§ **Data excerpts**:
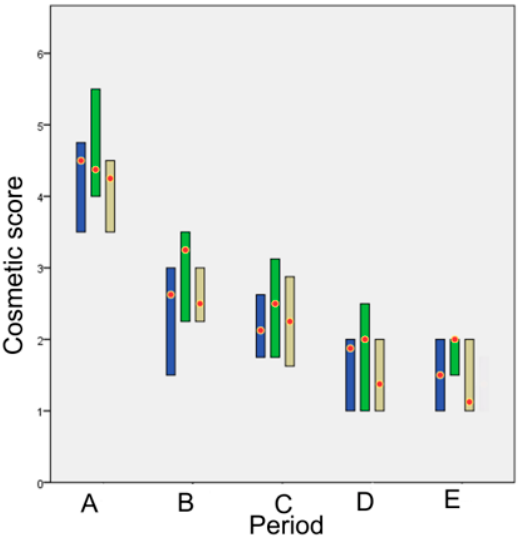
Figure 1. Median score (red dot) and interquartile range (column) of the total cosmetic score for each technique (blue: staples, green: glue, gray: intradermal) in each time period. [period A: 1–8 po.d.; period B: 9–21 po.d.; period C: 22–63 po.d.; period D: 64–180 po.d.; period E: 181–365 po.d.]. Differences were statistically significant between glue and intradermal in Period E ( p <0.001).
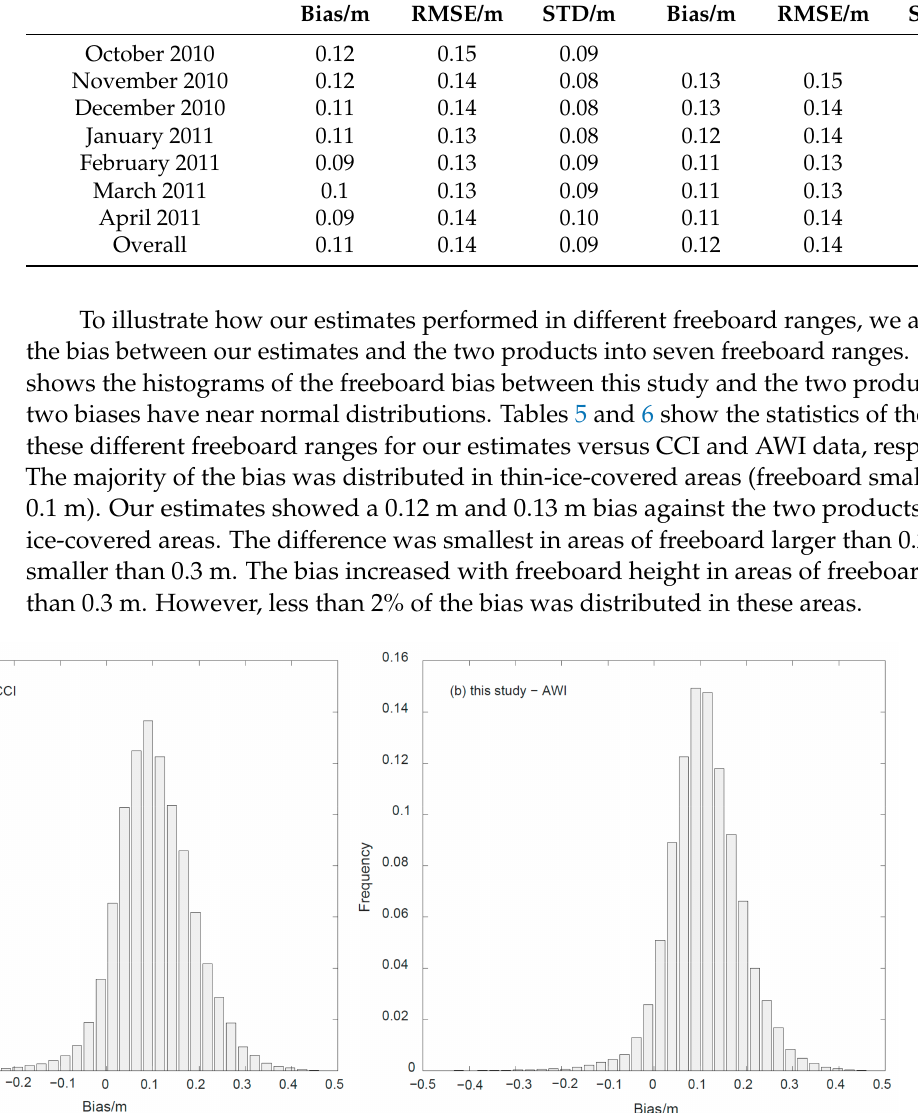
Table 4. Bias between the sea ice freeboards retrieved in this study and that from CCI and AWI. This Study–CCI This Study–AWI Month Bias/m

---

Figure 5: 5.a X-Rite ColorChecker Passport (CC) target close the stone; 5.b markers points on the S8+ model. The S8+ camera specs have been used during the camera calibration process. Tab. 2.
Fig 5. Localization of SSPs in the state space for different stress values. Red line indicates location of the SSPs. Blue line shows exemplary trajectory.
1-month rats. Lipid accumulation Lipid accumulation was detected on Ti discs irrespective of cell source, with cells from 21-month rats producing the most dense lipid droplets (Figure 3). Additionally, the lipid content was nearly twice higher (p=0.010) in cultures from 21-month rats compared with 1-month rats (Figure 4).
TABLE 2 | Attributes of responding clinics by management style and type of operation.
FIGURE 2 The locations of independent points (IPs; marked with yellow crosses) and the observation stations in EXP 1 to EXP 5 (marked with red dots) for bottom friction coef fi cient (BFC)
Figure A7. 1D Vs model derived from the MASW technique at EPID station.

§ **What you will do**: After locating the line holding "Figure 5: 5.a" above, output exactly that line and every line after it through the line holding "Fig 5. Localization". Include nothing else.

§ **Answer section**:
Figure 5: 5.a X-Rite ColorChecker Passport (CC) target close the stone; 5.b markers points on the S8+ model. The S8+ camera specs have been used during the camera calibration process. Tab. 2.
Fig 5. Localization of SSPs in the state space for different stress values. Red line indicates location of the SSPs. Blue line shows exemplary trajectory.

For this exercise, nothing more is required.